In the Wainwright case, plaintiff sought possession of an automobile allegedly purchased from defendant in connection with the purchase of other movables and a house and lot. The question tendered was whether or not parol testimony to establish that the Pontiac was included in the sale by defendant and that the price thereof was covered in the total price expressed in the notarial act was admissible in the absence of charges of fraud or error in view of the contention that the testimony offered would vary and contradict the terms of the written act of sale. The court pointed out :

“ * * * If there is a real and genuine consideration for the contract, it may be proved by any sort of evidence, even though such proof establishes a consideration materially different to that expressed in the written instrument.”

The proof offered was in compliance with the well-recognized principle that where the expressed consideration of a contract was inaccurate, incorrect, or nonexistent the true consideration may be established by evidence other than written without doing violence to the parol-evidence rule. LSA-C.C. Art. 1900; 4 L.L.R., 388 et seq.

*107Thus, in the Wainwright case it was held that parol testimony was competent to prove the true consideration of the sale, although different in some respects from the consideration expressed in the deed.
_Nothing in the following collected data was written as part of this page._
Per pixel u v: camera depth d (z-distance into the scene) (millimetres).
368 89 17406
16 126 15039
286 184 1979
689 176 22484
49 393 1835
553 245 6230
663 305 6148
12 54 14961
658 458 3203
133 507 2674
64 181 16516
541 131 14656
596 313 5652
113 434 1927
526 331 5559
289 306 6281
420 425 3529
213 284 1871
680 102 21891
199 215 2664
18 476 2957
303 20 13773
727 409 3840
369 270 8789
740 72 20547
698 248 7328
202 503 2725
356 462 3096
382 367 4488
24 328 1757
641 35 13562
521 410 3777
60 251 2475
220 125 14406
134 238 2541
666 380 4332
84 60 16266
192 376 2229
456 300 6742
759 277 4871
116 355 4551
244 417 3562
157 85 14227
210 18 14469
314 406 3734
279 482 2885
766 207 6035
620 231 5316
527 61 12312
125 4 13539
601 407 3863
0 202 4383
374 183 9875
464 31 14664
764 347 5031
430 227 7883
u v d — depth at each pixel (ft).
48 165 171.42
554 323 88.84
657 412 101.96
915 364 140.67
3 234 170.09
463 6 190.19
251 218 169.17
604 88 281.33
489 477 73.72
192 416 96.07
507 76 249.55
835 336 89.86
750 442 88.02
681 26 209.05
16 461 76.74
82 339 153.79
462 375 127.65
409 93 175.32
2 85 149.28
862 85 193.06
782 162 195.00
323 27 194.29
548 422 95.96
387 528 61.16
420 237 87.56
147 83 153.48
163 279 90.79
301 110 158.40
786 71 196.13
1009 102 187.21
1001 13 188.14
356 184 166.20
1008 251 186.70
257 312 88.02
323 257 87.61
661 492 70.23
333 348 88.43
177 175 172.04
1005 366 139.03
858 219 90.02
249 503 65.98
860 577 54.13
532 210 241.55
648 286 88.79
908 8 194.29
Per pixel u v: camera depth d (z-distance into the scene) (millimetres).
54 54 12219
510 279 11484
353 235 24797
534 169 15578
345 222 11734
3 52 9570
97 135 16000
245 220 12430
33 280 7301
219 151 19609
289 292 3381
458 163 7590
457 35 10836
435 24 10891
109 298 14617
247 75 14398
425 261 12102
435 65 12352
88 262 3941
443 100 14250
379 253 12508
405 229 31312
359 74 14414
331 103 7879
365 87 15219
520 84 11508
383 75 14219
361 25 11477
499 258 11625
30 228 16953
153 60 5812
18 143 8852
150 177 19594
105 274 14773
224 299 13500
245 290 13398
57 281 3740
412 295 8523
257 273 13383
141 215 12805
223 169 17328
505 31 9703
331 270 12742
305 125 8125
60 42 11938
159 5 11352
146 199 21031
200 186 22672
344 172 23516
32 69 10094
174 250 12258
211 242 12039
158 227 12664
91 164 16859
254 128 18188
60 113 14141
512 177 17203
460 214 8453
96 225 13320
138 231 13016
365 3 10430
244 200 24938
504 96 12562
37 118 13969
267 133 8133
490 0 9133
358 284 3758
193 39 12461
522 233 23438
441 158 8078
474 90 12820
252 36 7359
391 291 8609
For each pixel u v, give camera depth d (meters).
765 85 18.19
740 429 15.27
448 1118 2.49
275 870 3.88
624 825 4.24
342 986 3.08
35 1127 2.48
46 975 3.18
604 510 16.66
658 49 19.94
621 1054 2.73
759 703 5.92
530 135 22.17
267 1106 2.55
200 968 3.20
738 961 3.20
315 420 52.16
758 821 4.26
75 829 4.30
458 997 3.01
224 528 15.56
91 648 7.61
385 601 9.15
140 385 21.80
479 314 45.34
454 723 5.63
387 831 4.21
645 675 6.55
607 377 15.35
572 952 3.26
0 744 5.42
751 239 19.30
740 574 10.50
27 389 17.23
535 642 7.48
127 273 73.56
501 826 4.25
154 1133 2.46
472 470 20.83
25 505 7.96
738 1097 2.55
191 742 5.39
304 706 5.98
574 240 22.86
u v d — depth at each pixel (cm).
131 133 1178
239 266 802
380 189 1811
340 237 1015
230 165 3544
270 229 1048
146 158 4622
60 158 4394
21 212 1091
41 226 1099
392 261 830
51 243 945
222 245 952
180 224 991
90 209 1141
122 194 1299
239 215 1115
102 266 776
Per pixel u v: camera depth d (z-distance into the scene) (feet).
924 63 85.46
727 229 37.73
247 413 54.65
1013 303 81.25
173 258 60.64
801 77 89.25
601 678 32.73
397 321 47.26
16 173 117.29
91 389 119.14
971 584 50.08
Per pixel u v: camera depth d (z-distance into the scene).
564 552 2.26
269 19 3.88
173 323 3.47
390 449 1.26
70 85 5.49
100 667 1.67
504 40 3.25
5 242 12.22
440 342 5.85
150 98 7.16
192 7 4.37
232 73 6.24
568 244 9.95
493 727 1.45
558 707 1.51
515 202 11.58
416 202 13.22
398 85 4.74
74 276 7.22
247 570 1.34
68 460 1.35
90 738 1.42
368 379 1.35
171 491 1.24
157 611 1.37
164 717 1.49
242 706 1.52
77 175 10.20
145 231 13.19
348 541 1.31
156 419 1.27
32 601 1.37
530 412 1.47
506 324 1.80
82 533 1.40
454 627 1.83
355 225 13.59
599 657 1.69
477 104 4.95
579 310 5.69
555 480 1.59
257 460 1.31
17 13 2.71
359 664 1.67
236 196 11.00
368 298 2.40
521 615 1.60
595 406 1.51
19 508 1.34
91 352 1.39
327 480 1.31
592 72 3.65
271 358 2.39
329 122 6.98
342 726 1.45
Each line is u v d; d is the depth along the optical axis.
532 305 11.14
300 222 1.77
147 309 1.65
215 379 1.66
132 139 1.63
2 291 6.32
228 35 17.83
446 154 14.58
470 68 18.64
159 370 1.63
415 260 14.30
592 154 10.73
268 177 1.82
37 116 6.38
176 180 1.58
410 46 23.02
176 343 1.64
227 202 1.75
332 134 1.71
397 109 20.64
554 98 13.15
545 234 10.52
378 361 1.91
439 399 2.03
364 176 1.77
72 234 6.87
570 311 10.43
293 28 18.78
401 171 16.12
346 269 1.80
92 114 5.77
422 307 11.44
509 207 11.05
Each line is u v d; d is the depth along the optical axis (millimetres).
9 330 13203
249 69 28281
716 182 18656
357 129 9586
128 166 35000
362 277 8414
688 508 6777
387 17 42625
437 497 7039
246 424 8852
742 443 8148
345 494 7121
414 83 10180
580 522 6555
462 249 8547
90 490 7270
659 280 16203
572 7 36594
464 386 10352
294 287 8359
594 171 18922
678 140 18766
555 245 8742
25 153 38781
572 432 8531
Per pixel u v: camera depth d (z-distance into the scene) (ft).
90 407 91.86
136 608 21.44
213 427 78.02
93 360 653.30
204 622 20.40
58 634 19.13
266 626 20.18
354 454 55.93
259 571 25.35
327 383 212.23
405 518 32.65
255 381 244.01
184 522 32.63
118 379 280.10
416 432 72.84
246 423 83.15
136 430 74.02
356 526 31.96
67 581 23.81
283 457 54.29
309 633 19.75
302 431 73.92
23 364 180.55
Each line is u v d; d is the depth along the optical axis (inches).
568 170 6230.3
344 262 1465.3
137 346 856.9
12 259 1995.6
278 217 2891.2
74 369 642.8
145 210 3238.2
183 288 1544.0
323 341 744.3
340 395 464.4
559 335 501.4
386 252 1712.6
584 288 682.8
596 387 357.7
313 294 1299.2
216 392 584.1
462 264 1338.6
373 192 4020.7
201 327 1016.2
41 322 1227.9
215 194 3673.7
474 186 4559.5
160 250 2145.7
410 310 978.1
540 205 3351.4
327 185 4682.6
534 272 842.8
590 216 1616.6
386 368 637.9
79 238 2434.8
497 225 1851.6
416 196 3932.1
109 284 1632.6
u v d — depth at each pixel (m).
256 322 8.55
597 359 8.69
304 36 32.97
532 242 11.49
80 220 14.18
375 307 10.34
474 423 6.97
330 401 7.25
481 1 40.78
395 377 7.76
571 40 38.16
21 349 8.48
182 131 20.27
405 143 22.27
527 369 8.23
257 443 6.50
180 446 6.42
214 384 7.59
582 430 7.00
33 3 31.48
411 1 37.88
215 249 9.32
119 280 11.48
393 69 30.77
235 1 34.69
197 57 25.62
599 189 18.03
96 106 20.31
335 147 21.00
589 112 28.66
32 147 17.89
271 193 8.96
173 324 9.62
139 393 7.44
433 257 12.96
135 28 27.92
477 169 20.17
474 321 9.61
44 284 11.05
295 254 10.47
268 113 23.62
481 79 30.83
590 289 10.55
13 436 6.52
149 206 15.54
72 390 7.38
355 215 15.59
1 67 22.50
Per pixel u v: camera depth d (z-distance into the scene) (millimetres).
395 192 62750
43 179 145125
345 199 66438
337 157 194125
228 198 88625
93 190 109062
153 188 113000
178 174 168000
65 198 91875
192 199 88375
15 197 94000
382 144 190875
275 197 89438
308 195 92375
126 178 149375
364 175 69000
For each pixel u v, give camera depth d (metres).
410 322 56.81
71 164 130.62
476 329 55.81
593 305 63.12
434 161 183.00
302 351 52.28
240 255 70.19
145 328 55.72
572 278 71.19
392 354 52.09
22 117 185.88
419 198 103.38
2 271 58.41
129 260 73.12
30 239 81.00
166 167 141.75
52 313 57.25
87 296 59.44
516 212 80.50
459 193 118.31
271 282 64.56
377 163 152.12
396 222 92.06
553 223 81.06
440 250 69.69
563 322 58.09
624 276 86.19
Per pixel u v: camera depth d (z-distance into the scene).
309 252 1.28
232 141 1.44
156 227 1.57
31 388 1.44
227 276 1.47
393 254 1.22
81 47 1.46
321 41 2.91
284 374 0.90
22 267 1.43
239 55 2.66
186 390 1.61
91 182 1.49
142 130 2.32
In Brown v. Hockenjos et ux., La.App. 2d Cir., 1957, 95 So.2d 353, defendant D. E. Hockenjos, by written agreement, leased a 2-acre tract of land from plaintiff for a period of five years. Plaintiff made certain improvements to the leased premises and thereafter sought reimbursement of the expenditures made therefor. No reference was made in the lease as to the repairs or the improvements made by the lessor. Plaintiff’s claim for reimbursement was predicated upon a purported loan agreement entered into between him and Mrs. Hock-enjos who operated a cafe on the leased premises. Objection was made to the admissibility of the testimony to establish any obligation on the part of plaintiff to make or cause to be made at his expense the improvements and renovation of the leased premises inasmuch as the written lease imposed no such obligation. In disposing of this objection, the court very appropriately stated:

“ * * * The jurisprudence supports plaintiff’s position in this regard and it is so well established under LSA-C.C. Art. 2276 that parol evidence, in the absence of allegations and proof of fraud or error, is inadmissible to contradict, alter or vary, or add to or subtract from a written contract as to obviate the necessity of citing authorities in support of the proposition. Therefore, so far as such testimony purports to place upon plaintiff a more onerous obligation than contracted in the aforesaid lease, such evidence is amenable to this rule of evidence, and the objection thereto, at least, to the extent and purpose, if it be, of altering, contradicting or varying the written lease, should have been sustained and, for such purpose, will not be given consideration in the resolution of the issues presented here.” (95 So.2d 353, 354.)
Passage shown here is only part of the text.